Sudan – One of Sudan’s few functioning ministers believes key lawmakers jailed following the military takeover last month will be released soon. Sudan’s finance minister, Gibril Ibrahim, has appealed for continuing international support for the country’s democratic transition.
“Countries’ policy against Sudan should not be attributed solely to Gibril, (Prime Minister Abdalla) Hamdok, (military leader Abdel-Fattah Burhan), or anybody else. It should be more closely tied to policy, and if we are progressing toward democracy, a civilian government, and elections, the international community should continue to support the reform. ” Sudan’s top military leader, General Abdel-Fattah Burhan, dissolved the government and transitional council last month, arresting several political leaders and activists, including Prime Minister Abdalla Hamdok, who is currently under house arrest.
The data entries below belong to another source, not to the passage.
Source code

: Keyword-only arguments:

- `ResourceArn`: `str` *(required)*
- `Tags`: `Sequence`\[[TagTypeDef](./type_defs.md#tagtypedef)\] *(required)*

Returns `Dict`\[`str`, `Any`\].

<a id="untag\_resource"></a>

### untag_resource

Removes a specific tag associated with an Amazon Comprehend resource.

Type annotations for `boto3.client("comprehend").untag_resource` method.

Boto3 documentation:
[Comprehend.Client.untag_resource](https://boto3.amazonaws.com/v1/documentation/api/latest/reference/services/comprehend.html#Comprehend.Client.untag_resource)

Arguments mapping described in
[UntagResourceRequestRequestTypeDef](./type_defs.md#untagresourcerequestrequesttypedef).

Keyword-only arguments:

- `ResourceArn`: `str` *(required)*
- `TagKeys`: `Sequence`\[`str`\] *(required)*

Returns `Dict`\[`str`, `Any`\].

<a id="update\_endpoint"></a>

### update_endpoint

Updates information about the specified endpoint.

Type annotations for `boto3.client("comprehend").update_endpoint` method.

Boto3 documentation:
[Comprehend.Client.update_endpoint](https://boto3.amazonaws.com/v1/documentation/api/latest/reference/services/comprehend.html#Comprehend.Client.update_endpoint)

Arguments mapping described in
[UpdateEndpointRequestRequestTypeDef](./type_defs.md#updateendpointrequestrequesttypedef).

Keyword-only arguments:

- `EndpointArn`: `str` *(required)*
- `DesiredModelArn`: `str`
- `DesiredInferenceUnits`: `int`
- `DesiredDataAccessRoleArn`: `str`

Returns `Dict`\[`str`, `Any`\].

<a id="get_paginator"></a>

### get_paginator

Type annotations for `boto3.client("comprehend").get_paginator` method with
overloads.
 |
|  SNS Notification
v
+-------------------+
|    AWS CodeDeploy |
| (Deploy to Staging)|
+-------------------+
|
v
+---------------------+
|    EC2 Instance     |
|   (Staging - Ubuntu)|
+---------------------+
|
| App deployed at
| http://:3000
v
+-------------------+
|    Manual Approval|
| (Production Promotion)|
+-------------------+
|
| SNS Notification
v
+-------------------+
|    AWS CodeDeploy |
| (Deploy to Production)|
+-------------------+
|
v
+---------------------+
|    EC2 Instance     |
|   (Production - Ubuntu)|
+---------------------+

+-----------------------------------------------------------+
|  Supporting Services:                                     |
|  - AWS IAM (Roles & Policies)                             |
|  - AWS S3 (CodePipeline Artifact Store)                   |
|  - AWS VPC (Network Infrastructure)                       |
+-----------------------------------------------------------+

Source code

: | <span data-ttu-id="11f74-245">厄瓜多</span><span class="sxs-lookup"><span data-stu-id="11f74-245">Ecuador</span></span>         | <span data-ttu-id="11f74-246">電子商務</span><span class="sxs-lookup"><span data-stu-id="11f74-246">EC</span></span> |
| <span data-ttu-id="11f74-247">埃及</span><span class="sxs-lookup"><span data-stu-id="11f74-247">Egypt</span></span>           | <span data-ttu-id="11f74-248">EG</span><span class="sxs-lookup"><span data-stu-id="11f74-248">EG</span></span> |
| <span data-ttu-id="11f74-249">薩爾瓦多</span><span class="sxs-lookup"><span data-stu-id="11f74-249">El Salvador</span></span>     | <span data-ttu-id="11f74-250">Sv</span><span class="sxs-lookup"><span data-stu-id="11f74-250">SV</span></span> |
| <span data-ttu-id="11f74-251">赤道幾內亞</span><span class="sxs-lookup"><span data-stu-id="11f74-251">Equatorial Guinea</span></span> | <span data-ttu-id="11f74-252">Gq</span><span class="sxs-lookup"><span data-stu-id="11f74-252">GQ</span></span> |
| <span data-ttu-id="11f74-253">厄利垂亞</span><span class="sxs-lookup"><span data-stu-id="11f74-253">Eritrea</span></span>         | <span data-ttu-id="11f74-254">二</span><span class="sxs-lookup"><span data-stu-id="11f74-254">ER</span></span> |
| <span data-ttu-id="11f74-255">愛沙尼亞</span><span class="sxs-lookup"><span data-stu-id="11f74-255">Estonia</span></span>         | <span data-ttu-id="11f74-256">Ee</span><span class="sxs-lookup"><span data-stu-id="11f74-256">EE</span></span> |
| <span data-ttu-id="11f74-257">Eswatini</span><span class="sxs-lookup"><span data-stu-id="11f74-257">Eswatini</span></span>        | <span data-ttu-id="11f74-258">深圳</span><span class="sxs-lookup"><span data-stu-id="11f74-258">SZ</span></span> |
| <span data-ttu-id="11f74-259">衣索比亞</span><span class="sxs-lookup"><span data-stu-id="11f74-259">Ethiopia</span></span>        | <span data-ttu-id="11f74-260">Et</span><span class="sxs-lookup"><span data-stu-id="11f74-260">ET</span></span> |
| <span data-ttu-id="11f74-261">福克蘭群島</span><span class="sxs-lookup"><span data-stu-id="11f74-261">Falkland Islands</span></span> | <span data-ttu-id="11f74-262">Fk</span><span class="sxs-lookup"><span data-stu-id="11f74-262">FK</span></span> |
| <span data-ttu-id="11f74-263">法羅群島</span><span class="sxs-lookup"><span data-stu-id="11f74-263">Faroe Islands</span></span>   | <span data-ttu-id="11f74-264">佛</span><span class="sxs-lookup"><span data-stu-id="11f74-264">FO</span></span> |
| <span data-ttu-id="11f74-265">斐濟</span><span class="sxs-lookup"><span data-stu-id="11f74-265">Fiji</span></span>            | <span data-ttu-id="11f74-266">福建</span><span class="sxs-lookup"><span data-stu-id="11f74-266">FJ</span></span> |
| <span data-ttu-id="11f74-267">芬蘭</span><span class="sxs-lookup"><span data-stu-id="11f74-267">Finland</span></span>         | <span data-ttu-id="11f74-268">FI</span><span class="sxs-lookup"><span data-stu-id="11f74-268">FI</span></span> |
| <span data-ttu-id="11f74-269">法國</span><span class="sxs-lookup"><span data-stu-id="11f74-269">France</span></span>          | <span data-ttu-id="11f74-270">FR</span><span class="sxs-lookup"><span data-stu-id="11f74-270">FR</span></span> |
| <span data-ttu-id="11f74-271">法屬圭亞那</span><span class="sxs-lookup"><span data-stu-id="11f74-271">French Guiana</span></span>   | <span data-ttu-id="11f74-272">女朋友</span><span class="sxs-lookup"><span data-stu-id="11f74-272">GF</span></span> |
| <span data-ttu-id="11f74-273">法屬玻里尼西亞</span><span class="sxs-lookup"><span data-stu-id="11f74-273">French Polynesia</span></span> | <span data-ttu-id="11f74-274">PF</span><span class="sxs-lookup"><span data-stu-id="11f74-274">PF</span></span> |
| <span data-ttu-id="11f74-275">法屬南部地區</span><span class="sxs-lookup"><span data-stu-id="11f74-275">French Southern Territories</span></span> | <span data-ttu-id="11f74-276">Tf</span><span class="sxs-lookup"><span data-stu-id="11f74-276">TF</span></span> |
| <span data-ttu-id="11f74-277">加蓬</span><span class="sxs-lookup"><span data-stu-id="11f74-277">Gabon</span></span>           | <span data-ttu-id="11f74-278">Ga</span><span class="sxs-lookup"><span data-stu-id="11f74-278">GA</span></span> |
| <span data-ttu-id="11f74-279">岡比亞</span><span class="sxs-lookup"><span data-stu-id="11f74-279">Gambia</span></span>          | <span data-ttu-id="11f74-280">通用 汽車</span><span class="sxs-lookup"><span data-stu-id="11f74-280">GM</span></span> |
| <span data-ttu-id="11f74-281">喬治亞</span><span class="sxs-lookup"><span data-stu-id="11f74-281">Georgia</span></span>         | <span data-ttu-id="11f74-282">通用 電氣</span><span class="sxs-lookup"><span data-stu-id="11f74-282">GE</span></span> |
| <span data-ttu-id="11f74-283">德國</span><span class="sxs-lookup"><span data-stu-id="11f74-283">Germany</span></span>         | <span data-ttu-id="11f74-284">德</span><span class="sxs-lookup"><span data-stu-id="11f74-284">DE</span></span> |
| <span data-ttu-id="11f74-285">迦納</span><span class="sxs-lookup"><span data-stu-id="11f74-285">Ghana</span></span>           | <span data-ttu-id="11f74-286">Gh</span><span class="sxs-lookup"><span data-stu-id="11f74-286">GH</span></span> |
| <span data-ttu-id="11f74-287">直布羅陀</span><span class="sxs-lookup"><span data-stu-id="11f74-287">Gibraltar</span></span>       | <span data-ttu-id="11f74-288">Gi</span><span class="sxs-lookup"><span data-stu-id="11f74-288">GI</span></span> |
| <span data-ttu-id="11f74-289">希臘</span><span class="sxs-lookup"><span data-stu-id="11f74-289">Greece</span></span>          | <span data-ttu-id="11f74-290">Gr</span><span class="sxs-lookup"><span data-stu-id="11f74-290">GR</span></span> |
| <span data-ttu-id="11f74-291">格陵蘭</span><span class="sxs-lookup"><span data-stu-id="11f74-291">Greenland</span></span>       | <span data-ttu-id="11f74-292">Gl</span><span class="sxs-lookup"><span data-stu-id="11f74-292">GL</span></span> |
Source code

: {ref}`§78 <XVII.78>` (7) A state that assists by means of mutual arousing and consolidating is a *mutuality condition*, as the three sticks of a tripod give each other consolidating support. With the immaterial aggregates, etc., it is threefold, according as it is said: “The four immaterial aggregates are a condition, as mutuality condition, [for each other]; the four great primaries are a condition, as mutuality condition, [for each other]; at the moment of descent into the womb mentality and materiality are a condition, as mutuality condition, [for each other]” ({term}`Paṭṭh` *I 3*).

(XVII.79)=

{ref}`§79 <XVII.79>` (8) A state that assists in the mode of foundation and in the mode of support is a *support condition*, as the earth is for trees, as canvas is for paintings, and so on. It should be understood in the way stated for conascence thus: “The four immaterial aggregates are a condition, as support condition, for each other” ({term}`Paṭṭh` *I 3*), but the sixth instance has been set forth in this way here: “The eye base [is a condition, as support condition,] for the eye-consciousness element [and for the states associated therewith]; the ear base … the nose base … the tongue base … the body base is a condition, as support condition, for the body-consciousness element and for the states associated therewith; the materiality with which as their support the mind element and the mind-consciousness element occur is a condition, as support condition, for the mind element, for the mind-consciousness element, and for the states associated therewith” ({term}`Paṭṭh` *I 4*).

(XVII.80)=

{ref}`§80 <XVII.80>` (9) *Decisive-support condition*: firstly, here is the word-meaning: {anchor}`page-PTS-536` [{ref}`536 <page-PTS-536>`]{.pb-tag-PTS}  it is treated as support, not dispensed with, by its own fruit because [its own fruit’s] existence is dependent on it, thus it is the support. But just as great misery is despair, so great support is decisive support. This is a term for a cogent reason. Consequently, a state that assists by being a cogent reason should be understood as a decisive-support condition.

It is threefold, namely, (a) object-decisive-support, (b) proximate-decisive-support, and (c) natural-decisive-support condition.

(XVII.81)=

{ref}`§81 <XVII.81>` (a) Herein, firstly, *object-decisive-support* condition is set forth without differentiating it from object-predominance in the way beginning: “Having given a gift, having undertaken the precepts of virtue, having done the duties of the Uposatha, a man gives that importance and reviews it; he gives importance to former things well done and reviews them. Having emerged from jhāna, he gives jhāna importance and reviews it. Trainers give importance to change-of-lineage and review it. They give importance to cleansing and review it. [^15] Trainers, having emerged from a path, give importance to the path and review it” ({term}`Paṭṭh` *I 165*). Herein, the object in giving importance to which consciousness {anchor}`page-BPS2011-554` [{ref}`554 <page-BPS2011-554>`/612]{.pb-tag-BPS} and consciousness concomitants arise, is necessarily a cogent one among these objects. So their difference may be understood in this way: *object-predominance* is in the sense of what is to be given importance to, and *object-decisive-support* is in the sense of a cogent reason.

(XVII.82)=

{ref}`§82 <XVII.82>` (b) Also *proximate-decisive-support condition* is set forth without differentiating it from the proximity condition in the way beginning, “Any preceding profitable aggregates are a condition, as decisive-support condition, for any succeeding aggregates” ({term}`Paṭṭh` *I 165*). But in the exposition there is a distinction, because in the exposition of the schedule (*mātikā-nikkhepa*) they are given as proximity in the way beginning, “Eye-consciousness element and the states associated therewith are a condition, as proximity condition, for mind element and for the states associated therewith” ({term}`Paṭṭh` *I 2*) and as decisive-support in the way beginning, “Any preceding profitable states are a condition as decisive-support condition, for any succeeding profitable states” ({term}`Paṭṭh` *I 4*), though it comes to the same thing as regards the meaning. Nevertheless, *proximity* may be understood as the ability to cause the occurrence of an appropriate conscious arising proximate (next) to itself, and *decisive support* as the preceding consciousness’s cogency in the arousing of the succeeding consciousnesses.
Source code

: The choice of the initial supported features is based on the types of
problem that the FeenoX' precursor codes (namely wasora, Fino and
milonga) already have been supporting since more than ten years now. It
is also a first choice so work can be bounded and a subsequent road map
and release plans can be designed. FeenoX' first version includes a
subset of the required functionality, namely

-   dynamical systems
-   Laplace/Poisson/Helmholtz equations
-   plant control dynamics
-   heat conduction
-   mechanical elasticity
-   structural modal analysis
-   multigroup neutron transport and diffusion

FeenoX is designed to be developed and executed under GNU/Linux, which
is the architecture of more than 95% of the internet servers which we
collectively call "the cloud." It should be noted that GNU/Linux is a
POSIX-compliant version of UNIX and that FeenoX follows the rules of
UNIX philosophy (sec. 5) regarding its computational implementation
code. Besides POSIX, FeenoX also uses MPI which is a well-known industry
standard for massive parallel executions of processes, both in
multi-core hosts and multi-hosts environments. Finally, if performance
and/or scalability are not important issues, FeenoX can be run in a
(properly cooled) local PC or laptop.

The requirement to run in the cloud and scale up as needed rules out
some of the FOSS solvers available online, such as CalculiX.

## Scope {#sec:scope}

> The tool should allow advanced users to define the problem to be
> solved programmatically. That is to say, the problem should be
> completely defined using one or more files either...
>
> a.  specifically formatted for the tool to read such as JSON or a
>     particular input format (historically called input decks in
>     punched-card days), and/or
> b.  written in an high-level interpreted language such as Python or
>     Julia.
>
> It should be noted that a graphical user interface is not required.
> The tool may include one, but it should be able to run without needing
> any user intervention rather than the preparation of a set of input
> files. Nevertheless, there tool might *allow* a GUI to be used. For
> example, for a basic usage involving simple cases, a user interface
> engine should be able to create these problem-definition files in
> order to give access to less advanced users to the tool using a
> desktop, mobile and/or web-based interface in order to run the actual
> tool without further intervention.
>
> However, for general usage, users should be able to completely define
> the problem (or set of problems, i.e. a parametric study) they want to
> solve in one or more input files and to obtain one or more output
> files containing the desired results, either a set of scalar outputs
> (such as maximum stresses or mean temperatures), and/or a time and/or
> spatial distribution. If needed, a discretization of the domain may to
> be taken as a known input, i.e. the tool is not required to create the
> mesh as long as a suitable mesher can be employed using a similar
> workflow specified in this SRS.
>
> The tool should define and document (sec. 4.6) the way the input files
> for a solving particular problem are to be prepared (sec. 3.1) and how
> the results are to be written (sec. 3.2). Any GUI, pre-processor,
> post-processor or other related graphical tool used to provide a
As part of the Juba Peace Agreement, Ibrahim has kept his position and will be part of the new administration when it is formed. The coup has sparked widespread international condemnation and major protests in Khartoum and other parts of Sudan. At least 23 demonstrators have been killed since October 25, according to the Sudanese Doctors Committee. Many of those jailed would be released soon, “starting with the prime minister,” Ibrahim stated. “I expect all political detainees to be released very soon,” he stated, providing the military keeps its word.
Sudan was in the midst of a tumultuous transition that saw long-time ruler Omar al-Bashir and his Islamist regime deposed. However, the transitional government has been beset by economic problems as it attempts to reform a faltering economy. Long-standing US sanctions have also kept the country out of the global economy.
Last year, sanctions were withdrawn, raising anticipation of an injection of international investment. However, all help has been blocked since the military takeover on October 25. The US has halted direct financial support worth $700 million (618.6 million euros), while the World Bank has halted help worth up to $2 billion (1.8 billion euros). Molly Phee, a prominent US diplomat, is now in Khartoum for mediation efforts. Burhan, on the other hand, has moved forward, introducing a new transitional council last week and promising a technocrat government soon. It’s still unclear whether Hamdok will accept the new administration’s invitation to join.